This weekend, up-and-coming indie folk band The Last Bison took the stage at the Discovery Theatre in the Alaska Center for the Performing Arts. But before that happened, they played a "secret show" in Ship Creek for a very particular audience: "People who might not come to the PAC because it's the PAC."

That's according to Jason Grenn, marketing director for the Anchorage Concert Association. It's a target group he also referred to as, "people under 40."

Grenn, who at 32 looks like he might play in some of the indie bands he promotes, said the Concert Association wants to draw in younger audiences, people who go to shows at the Bear Tooth or Tap Root but think of the PAC as too stuffy or expensive.

"It's like -- 'Oh, that's where my parents go to the symphony, that's not my scene,' " Grenn said. "We want people to have that awareness that cool stuff is happening (at the PAC)."

How to attract these young, cool people?

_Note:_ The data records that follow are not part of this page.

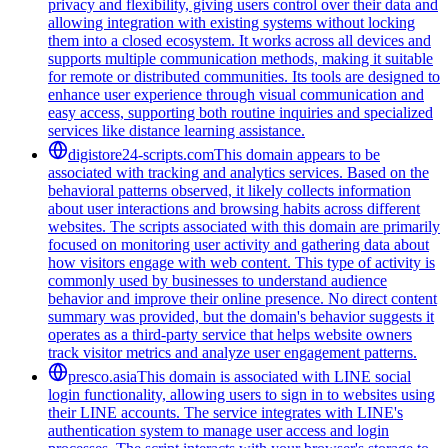
privacy and flexibility, giving users control over their data and
allowing integration with existing systems without locking
them into a closed ecosystem. It works across all devices and
supports multiple communication methods, making it suitable
for remote or distributed communities. Its tools are designed to
enhance user experience through visual communication and
easy access, supporting both routine inquiries and specialized
services like distance learning assistance.
digistore24-scripts.com
This domain appears to be
associated with tracking and analytics services. Based on the
behavioral patterns observed, it likely collects information
about user interactions and browsing habits across different
websites. The scripts associated with this domain are primarily
focused on monitoring user activity and gathering data about
how visitors engage with web content. This type of activity is
commonly used by businesses to understand audience
behavior and improve their online presence. No direct content
summary was provided, but the domain's behavior suggests it
operates as a third-party service that helps website owners
track visitor metrics and analyze user engagement patterns.
presco.asia
This domain is associated with LINE social
login functionality, allowing users to sign in to websites using
their LINE accounts. The service integrates with LINE's
authentication system to manage user access and login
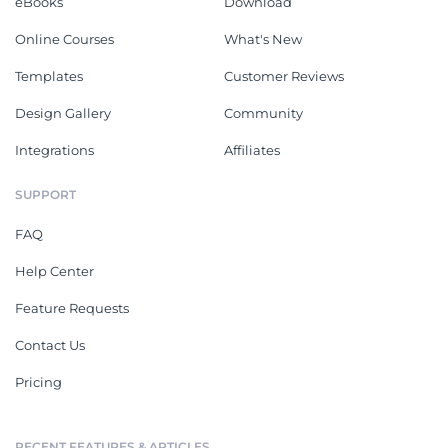
eBooks
Download
Online Courses
What's New
Templates
Customer Reviews
Design Gallery
Community
Integrations
Affiliates
SUPPORT
FAQ
Help Center
Feature Requests
Contact Us
Pricing
RECENT FEATURES & ARTICLES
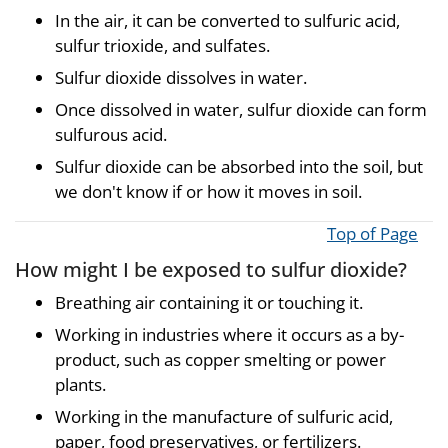
In the air, it can be converted to sulfuric acid,
sulfur trioxide, and sulfates.
Sulfur dioxide dissolves in water.
Once dissolved in water, sulfur dioxide can form
sulfurous acid.
Sulfur dioxide can be absorbed into the soil, but
we don't know if or how it moves in soil.
Top of Page
How might I be exposed to sulfur dioxide?
Breathing air containing it or touching it.
Working in industries where it occurs as a by-
product, such as copper smelting or power
plants.
Working in the manufacture of sulfuric acid,
paper, food preservatives, or fertilizers.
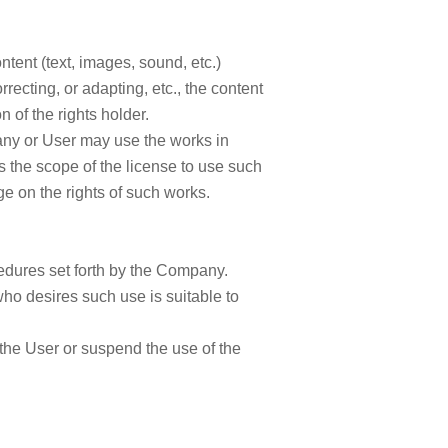
tent (text, images, sound, etc.)
rrecting, or adapting, etc., the content
 of the rights holder.
ny or User may use the works in
 the scope of the license to use such
nge on the rights of such works.
cedures set forth by the Company.
o desires such use is suitable to
 the User or suspend the use of the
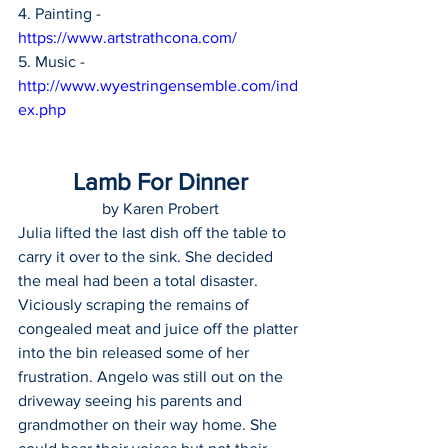
4. Painting - 
https://www.artstrathcona.com/
5. Music - 
http://www.wyestringensemble.com/ind
ex.php
Lamb For Dinner
by Karen Probert
Julia lifted the last dish off the table to 
carry it over to the sink. She decided 
the meal had been a total disaster. 
Viciously scraping the remains of 
congealed meat and juice off the platter 
into the bin released some of her 
frustration. Angelo was still out on the 
driveway seeing his parents and 
grandmother on their way home. She 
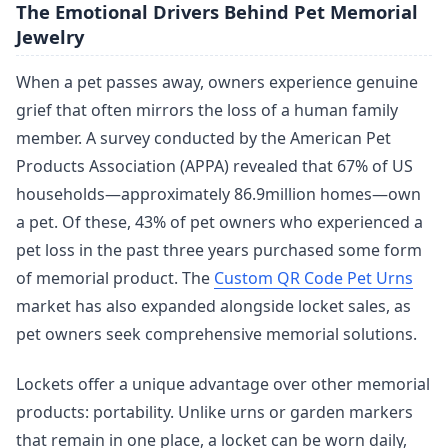
The Emotional Drivers Behind Pet Memorial
Jewelry
When a pet passes away, owners experience genuine
grief that often mirrors the loss of a human family
member. A survey conducted by the American Pet
Products Association (APPA) revealed that 67% of US
households—approximately 86.9million homes—own
a pet. Of these, 43% of pet owners who experienced a
pet loss in the past three years purchased some form
of memorial product. The
Custom QR Code Pet Urns
market has also expanded alongside locket sales, as
pet owners seek comprehensive memorial solutions.
Lockets offer a unique advantage over other memorial
products: portability. Unlike urns or garden markers
that remain in one place, a locket can be worn daily,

Grenn said the Concert Association reached out to businesses the demographic is known to frequent -- La Bodega, Brown Bag Sandwich Co. and 49 Nightlife were a few -- and issued invitations to an unadvertised concert at Anchorage Community Works, a building in Ship Creek that has been recently renovated into studio space.

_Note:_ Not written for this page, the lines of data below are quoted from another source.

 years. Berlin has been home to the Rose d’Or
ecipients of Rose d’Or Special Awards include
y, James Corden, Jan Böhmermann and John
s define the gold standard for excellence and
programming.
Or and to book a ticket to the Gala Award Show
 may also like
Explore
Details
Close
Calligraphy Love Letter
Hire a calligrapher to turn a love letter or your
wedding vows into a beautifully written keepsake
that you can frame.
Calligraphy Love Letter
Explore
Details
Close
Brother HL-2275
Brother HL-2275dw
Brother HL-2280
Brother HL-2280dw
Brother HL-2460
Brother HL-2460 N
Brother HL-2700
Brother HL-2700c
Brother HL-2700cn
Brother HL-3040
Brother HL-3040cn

"(The venue) had a vibe we wanted," Grenn said. "It's a little bit underground, a little bit not-your-parents venue."

About 70 people came to the invite-only party, which took place in a large room with work tables and other equipment moved to the perimeters. A stage was in one corner, but apart from a few sofas it was standing-room only. Audience members were invited to bring their own beverages and encouraged to give a $5 donation at the door. Despite some Concert Association pamphlets, the event felt more like a house party than anything do with a concert hall.

Grenn said the secret show was an experiment, one that will hopefully result in buzz and ticket sales for the PAC. Choosing the right kind of band was important, he said. "We couldn't ask Huey Lewis and the News, 'Hey come down and do an acoustic set down at Ship Creek.' "

Three members of The Last Bison played for about 30 minutes. The band has an atmospheric, Americana sound, and members took the stage dressed a bit like Civil War re-enactors -- violinist Teresa Totheroh wore an antique-looking blouse and belted skirt down to her ankle boots and cellist Amos Housworth was in suspenders with skinny pants, his beard groomed into a shape that would be equally at home on the streets of Portland or the Antebellum South. Wearing a white shirt and trousers and with one bare foot exposed, lead vocalist Benjamin Hardesty demonstrated he has as tunefully hoarse and earnest a holler as any working in the folk/indie/rock genre.

The Last Bison is often compared to Mumford & Sons, the Decemberists and Fleet Foxes: bands, Grenn said, that are already popular with the under-40 set. Like many artists the Concert Association brings up, the septet agreed to do some "community outreach" during their time in Alaska. They were open to the idea of that outreach being a warehouse party for 20- and 30-somethings rather than a high school visit or master class.

Whether or not the event helped sell tickets, the crowd on Thursday was loudly enthusiastic and seemed to be having a good time, and Grenn was ready to call it a success -- one that demonstrates that "Just because it's not at the Bear Tooth, doesn't mean it's not a cool show."